Reputation: 3152
Here's visualisation of my problem.
I've been trying to use djikstra on that however, It haven't worked.
Upvotes: 3
Views: 868
Reputation: 20136
I think you can do it with Dijkstra, but you have to change the way you are calculating the tentative distance in each step. Instead of just taking into account the distance, consider also the cost. the new distance should be 2-d number (dist, cost)
, when you will choose what is the minimal distance you should take the one with minimal dist
AND cost <= 6
, that's it.
I hope this is correct.
Upvotes: 0
Reputation: 1241
The complication, as I see it, is that Dijkstra's algorithm throws away information that you need to keep around: if you are trying to get from A to E in
B
/ \
A D - E
\ /
C
And ABD is shorter than ACD, Dijkstra's will forget that ACD was ever a possibility (it uses ACD as the canonical route from A to D). But if ABD has a higher cost than ACD, and ABDE is above the quota while ACDE is below, the now eliminated ACD was correct. The problem is that Dijkstra's algorithm assumes that if one path is at least as long as another, it is weakly dominated: there is no reason to prefer it. And in one dimension of comparison, paths are weakly ordered: given any two paths, one weakly dominates the other.

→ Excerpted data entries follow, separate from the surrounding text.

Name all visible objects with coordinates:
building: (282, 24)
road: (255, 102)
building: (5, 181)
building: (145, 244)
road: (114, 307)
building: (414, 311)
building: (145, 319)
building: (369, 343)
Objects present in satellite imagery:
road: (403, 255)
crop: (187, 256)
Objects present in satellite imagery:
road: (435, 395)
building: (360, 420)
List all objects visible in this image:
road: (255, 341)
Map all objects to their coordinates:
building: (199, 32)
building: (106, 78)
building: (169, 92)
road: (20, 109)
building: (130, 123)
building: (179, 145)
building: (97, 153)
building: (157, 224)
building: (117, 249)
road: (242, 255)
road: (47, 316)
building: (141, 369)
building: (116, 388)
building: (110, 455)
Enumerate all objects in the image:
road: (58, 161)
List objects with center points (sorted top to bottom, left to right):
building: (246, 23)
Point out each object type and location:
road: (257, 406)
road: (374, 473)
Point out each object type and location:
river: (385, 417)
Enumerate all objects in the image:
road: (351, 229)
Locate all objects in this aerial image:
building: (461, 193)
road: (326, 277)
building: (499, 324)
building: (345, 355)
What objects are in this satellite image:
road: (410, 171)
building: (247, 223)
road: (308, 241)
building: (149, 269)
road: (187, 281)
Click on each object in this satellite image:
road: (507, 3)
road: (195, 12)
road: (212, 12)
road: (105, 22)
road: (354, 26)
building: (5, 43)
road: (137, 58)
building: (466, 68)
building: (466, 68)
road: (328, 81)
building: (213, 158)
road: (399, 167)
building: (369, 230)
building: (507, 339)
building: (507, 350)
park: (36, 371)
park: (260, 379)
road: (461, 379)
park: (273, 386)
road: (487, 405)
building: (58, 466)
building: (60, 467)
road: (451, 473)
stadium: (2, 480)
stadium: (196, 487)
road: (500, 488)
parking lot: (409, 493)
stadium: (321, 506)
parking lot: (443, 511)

But here we have two dimensions of comparison, and so ordering does not hold: one path can be shorter, the other cheaper. Since we can only discard dominated paths, we must keep all paths that do not already exceed the budget and are not dominated. I have put a bit of work into implementing this approach; it looks doable but cannot find an argument for a worst-case bound below exponential complexity (although normal performance should be much better, since in a sane graphs most paths are dominated).
You can also, as Billiska notes, use k-th shortest routes algorithms and then proceed through their results until you find one below the budget. That uses time O(m+ K*n*log(m/n)); but unless someone sees an upper bound on K such that K is guaranteed to include a path under the budget (if one exists), we need to set K to be the total number of paths, again yielding exponential complexity (although again a strategy of incrementally increasing K would likely yield a reasonable average runtime, at least if length and cost are reasonably correlated).
EDIT:
Complicating (perhaps fatally) the implementation of my proposed modification is that Dijkstra's algorithm relies on an ordering of the accessibility of nodes, such that we know that if we take the unexplored node to which we have the shortest path, we will never find a better route to it (since all other routes are already known to be longer). If that shortest route is also expensive, that need not hold; even after exploring a node, we must be prepared to update paths out of it on the basis of longer but cheaper routes into it. I suspect that this will prevent it from reaching polynomial time in the worst case.
Upvotes: 2
Reputation: 1463
Basically you need to find the first shortest-path, check if it works, then find the second shortest-path, check if it works, and so on...
Dijkstra's algorithm isn't designed to work with such task. And just a Google search on this new definition of the problem, I arrive at Stack Overflow question on finding kth-shortest-paths. I haven't read into it yet, so don't ask me. I hope this helps.